## GEZEIGTER TEXTAUSZUG
· · ·
Nein, so ist es nicht gewesen. Oberbürgermeister zu sein ist ja kein reiner Verwaltungsjob, man braucht ja eine gewisse Verbindung zu der Region. Ich komme nicht aus Tengen, das ist richtig, aber über mein Studium in Konstanz habe ich diese Verbindung, und das ist der eine Teil der Motivation gewesen. Der andere ist, dass Tengen eine unheimlich spannende Ausgangslage hatte. Da gab es sehr viel, was erreicht und angestoßen wurde durch meinen Vorgänger, der 42 Jahre im Amt war. Aber es gab auch sehr vieles, was zu verändern war. Weil sich natürlich auch Dinge einschleifen über 42 Jahre. Und mit dem kommunalen Pflegeheim gab es ein großes bestimmendes Thema, und all das hat mich gereizt.

Als große Themen für Stuttgart haben Sie genannt: Wohnen, Verkehr, Klima, Digitalisierung – wie eigentlich jeder Kandidat. Sie haben das in einen sogenannten positiven Zukunftsplan gepackt. Aber für die Wählerinnen und Wähler und überhaupt politisch Interessierte geht's natürlich darum, wie man das konkret umsetzt.

10 Fragen hat OB-Kandidat Marian Schreier von Kontext erhalten. Auf die Frage "Was denken Sie, wenn Sie in die S-21-Baugrube blicken?" antwortet er:

"Im Hölderlin-Jahr: Komm ins Offene, Freund!"

Zu den anderen Fragen und Antworten bitte hier klicken.

Ja.
· · ·
## DATENSÄTZE
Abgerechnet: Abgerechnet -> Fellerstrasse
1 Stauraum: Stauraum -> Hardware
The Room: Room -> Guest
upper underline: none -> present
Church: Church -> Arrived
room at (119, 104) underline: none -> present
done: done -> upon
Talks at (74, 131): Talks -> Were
· · ·
## DEINE AUFGABE
Aktualisiere im Textauszug die Stelle von "10 Fragen hat" bis "bitte hier klicken.", indem du "Kontext" durch "der Zeitung" ersetzt, und gib sie vollständig wieder. Die Datensätze sind eigenständiges Material und gehören nicht zum Textauszug.

## RICHTIGE ANTWORT
10 Fragen hat OB-Kandidat Marian Schreier von der Zeitung erhalten. Auf die Frage "Was denken Sie, wenn Sie in die S-21-Baugrube blicken?" antwortet er:

"Im Hölderlin-Jahr: Komm ins Offene, Freund!"

Zu den anderen Fragen und Antworten bitte hier klicken.